4K has rapidly emerged with a flood of new TVs sporting the latest in display technology this year, but it’s a well-known fact that viewers who can afford them will struggle to find anything to watch on them, short of a few demos and the 2014 World Cup.
|DirecTV patents 4K, 4KN, 4KNET, 4K Network & 4KNetwork|
DirecTV probably won’t be able to do much about the lack of native 4K content in the immediate future, but the satellite network is clearly keen to come up with a solution as soon as it can. It’s recently trademarked a whole batch of terms including the words “4K”, “4KN”, “4KNET”, “4K Network” and “4KNetwork”, which strongly hints at the broadcaster’s plans to launch a dedicated 4K channel or streaming service in the near future. FierceCable reports that the broadcaster successfully applied for the trademarks in the US, citing documents it obtained from the U.S. Patent & Trademark Office. In the documents, DirecTV notes that it plans to associate the brands with satellite TV broadcasting, pay-per-view, video streaming and video-on-demand.

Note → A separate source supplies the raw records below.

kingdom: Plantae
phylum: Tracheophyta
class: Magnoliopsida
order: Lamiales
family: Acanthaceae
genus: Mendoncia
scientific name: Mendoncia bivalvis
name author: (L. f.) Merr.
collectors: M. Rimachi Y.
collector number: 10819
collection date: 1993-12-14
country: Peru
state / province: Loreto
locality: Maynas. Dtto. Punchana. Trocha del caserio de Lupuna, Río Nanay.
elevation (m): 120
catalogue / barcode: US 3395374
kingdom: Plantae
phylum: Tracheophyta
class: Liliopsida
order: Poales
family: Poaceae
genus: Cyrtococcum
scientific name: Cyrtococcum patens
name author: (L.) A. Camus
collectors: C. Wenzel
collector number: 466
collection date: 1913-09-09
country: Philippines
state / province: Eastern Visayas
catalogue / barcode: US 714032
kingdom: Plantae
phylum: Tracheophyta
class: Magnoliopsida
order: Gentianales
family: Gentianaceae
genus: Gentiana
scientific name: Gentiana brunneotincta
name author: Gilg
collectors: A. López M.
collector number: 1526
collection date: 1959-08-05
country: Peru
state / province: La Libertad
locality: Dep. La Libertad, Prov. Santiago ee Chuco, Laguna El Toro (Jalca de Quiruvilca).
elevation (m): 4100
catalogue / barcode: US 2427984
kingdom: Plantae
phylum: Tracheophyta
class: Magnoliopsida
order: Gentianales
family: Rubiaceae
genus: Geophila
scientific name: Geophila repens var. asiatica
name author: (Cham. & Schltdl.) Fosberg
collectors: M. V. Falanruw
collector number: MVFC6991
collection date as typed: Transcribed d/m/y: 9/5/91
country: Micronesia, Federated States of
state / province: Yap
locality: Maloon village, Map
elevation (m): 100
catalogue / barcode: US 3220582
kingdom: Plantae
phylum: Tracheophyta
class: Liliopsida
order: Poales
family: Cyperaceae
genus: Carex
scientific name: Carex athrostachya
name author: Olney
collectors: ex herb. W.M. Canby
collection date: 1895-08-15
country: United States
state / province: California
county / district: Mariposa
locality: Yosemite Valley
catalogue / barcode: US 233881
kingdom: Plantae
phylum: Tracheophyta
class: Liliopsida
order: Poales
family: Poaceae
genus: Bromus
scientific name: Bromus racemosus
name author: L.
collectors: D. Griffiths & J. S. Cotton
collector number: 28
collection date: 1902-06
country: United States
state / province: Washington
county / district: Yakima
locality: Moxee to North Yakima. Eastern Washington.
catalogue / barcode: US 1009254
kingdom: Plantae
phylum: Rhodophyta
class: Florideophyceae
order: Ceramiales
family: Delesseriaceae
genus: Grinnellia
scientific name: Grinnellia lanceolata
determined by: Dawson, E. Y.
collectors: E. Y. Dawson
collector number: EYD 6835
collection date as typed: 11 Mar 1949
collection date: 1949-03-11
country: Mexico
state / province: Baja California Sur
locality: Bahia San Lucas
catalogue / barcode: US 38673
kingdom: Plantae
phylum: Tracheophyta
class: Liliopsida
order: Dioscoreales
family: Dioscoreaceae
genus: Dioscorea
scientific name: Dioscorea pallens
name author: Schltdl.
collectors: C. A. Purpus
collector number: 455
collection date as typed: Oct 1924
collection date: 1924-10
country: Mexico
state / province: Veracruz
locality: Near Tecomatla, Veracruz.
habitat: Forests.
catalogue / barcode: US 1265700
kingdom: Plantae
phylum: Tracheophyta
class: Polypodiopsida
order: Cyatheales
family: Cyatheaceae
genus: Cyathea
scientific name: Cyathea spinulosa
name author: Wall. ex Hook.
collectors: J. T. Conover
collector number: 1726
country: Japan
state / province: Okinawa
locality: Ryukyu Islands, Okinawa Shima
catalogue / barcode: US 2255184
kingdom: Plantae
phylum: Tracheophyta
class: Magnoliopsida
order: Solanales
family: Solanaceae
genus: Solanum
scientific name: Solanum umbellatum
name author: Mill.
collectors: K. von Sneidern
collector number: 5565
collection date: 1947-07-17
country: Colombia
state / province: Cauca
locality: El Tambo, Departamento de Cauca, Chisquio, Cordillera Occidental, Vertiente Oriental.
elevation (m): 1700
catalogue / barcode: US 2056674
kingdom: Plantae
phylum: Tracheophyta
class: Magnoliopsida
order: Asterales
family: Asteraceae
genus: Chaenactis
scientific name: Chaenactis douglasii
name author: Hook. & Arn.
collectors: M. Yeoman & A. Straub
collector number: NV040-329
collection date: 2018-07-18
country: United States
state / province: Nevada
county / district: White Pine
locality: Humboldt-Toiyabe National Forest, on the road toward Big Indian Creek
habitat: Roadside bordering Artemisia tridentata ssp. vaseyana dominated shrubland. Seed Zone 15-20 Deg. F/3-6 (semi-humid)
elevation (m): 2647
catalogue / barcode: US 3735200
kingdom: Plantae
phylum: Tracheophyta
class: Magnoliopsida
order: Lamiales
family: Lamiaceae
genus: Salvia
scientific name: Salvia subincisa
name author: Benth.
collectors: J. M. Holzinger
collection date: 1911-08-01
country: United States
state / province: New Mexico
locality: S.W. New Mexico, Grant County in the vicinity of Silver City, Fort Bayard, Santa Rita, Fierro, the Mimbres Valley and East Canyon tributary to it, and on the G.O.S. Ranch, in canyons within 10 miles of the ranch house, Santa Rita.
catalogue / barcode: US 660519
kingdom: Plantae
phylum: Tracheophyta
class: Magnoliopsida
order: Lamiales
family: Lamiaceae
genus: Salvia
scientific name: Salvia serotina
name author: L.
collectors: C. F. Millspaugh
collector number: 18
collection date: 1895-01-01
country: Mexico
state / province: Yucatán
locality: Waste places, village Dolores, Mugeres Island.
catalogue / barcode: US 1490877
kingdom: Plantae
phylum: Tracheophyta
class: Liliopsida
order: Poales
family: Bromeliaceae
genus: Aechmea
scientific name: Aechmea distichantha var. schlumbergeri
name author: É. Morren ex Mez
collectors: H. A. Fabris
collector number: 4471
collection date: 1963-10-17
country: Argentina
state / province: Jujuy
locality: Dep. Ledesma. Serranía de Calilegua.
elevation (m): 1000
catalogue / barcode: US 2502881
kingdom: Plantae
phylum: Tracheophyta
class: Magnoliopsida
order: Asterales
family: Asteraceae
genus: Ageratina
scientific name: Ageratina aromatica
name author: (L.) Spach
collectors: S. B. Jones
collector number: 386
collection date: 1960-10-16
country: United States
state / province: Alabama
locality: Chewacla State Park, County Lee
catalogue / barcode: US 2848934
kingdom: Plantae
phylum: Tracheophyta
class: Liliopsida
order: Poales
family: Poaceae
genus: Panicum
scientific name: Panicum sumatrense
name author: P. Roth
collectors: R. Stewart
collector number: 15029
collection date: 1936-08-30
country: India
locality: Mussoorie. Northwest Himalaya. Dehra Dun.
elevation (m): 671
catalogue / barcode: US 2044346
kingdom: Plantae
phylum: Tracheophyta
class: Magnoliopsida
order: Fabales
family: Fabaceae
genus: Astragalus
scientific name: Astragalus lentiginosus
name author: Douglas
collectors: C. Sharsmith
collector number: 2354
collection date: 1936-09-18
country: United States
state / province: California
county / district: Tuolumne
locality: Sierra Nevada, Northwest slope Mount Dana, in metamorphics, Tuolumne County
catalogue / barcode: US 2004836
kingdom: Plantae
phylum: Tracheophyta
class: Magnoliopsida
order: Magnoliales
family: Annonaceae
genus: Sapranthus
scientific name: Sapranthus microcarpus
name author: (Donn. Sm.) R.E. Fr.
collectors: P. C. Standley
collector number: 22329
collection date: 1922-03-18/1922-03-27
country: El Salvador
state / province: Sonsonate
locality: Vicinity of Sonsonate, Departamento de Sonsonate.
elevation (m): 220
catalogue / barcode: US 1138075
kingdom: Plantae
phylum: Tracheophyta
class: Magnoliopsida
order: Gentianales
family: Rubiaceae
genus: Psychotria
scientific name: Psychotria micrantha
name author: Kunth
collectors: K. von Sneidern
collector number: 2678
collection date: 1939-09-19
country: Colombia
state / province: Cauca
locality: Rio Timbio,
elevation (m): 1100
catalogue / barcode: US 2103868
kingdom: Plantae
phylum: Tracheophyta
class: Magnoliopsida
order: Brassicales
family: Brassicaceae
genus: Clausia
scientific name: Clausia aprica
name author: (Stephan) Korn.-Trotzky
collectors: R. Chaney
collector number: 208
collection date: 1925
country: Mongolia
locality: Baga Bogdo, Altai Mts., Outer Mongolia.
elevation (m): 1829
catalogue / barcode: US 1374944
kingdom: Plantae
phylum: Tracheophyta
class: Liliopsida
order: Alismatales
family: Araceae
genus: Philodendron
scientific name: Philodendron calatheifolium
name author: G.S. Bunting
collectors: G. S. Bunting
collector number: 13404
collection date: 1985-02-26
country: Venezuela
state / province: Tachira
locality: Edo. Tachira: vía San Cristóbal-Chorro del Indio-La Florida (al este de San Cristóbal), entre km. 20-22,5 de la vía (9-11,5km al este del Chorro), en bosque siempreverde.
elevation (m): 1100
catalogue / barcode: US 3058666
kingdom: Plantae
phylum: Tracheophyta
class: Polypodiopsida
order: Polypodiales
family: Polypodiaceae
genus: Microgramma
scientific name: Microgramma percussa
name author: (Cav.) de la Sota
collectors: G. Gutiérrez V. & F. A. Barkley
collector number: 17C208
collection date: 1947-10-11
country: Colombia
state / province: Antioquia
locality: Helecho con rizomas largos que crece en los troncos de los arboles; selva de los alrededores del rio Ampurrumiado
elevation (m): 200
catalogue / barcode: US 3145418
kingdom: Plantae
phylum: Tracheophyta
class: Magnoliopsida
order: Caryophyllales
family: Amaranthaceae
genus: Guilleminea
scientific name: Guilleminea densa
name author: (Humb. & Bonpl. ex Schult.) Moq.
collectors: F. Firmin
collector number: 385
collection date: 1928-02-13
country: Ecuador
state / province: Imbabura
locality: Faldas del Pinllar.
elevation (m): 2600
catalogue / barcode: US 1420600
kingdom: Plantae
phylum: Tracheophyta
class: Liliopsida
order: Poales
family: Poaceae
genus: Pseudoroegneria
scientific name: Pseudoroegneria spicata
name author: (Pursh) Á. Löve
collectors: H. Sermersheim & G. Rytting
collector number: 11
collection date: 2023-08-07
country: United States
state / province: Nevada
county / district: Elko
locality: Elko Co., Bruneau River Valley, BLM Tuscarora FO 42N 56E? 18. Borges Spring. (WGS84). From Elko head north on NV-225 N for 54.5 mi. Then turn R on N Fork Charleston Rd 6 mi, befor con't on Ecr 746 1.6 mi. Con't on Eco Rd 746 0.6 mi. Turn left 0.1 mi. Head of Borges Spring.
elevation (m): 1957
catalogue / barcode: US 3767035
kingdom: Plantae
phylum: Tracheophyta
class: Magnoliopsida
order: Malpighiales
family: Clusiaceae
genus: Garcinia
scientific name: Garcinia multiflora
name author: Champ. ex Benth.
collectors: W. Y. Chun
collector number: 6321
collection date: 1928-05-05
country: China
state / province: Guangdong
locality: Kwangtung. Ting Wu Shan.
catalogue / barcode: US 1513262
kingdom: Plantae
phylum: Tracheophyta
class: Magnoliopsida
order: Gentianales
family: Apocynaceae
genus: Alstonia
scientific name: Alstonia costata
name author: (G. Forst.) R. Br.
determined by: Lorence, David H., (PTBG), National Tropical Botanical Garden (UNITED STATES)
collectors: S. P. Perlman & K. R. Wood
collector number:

We should probably interject here with a warning not to get too excited too soon – DirecTV may have been granted the new trademarks, but just because it’s secured them doesn’t necessarily mean that it has the infrastructure in place to deliver. For one thing, it’s unclear how much bandwidth a 4K network would require. Recent experiments with the new HEVC codec suggest that requirements could be lower than first thought, but it remains to be seen when this will be widely implemented.
DirecTV has had mixed results with similar ventures in the past, launching n3D, one of the world’s first dedicated 24-hour 3D networks back in 2011, only to scale back its plans and make the channel ‘part-time’ in the face of technical difficulties.
The broadcaster will also face difficulty in obtaining content for its proposed 4K network. As a broadcaster, it still has to rely on studios to deliver TV shows and movies in 4K, something that very few producers have shown an interest in. DirecTV may want to consider teaming up with Sony, whose Colorworks division recently opened a 4K remastering studio in Hollywood, or else Discovery Communications, which has also said that it will begin shooting 4K content for Ultra HD TVs.
Questions also remain about the viability of launching a 4K network at the moment. While the likes of Sony, Samsung, LG, Sharp, Toshiba and others have all jumped on the Ultra HD bandwagon in recent months, the audience remains extremely limited with very few consumers able to afford the $15,000 asking price for the high-end TVs. Until the price of 4K TVs comes down to a more affordable level, we’re unlikely to see too many dedicated networks get past the exploratory stage.